Em um país que enaltece torturadores, quem alimenta os pobres é perseguido. Qual é o crime previsto para quem dá comida àqueles que sentem fome? O relatório “O Estado da Segurança Alimentar e Nutrição no Mundo (SOFI)”, da Organização das Nações Unidas para a Alimentação e a Agricultura (FAO), mostra que a fome no Brasil piorou nos últimos três anos. Mais de 70 milhões de pessoas estavam em estado de insegurança alimentar moderada no ano de 2022 e 21,1 milhões em estado grave devido à fome.
É preciso fazer justiça para combater a fome. Conhecido pelo compromisso de prestar assistência a moradores de rua e menores abandonados no Centro de São Paulo, o padre da Paróquia de São Miguel Arcanjo, Júlio Lancellotti, defende que com uma mão se deve dar o pão e, com a outra, lutar. O religioso tem o compromisso de distribuir alimentos, cobertores e denunciar, por meio das redes sociais digitais, o que chama de ‘aporofobia’, o sentimento de aversão aos pobres. Entre eles os sem-teto, LGBTQIAP+ marginalizados, pessoas em situação de privação de liberdade e órfãos.

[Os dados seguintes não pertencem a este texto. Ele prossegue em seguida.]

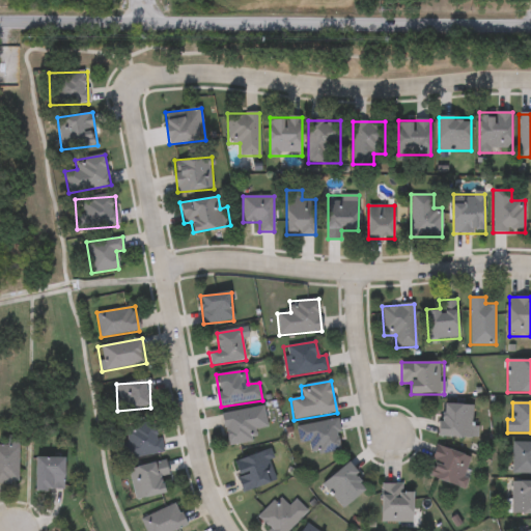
[(475,404),(474,438),(440,438),(441,404),(475,404)]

O ódio aos pobres também aparece nas ruas da maior cidade do Brasil. Em suas ações, Lancellotti quebrou pedras em viadutos na Zona Leste de São Paulo, presentes ali para impedir que moradores de rua usassem o espaço para dormir sob abrigo. Ainda que seja do Estado a obrigação de assegurar o direito à alimentação, moradia e bem-estar da população, políticos de extrema-direita utilizam da fé para propagar ódio e perseguir quem tem lutado na rua junto àqueles que mais precisam, como Lancellottti.
A Câmara de São Paulo cogita abrir uma Comissão Parlamentar de Inquérito (CPI) a partir de fevereiro, a chamada de CPI das ONGs (Organização Não Governamental), para investigar as ONGs que atuam na região da Cracolândia, com autoria do vereador Rubinho Nunes (União Brasil). O sacerdote está como alvo e a sua atuação nas áreas de vulnerabilidade social, ainda que o religioso afirme que não faz parte de nenhuma ONG, nem ter qualquer envolvimento com projetos que recebam dinheiro público. Em meio aos charlatões da fé, a intenção é perseguir um padre que realmente ajuda pessoas em situação de rua.
A extrema-direita persegue um homem que distribui alimento nas ruas. A medida eleitoreira está acima, portanto, de qualquer ensinamento bíblico, e é a atuação do padre que usa marretas para destruir a arquitetura hostil de São Paulo que incomoda. Por um lado, Júlio é exaltado pela coragem de seguir os passos de Jesus. Por outro, é demonizado.
Onde está o Cristo, senão entre os marginalizados?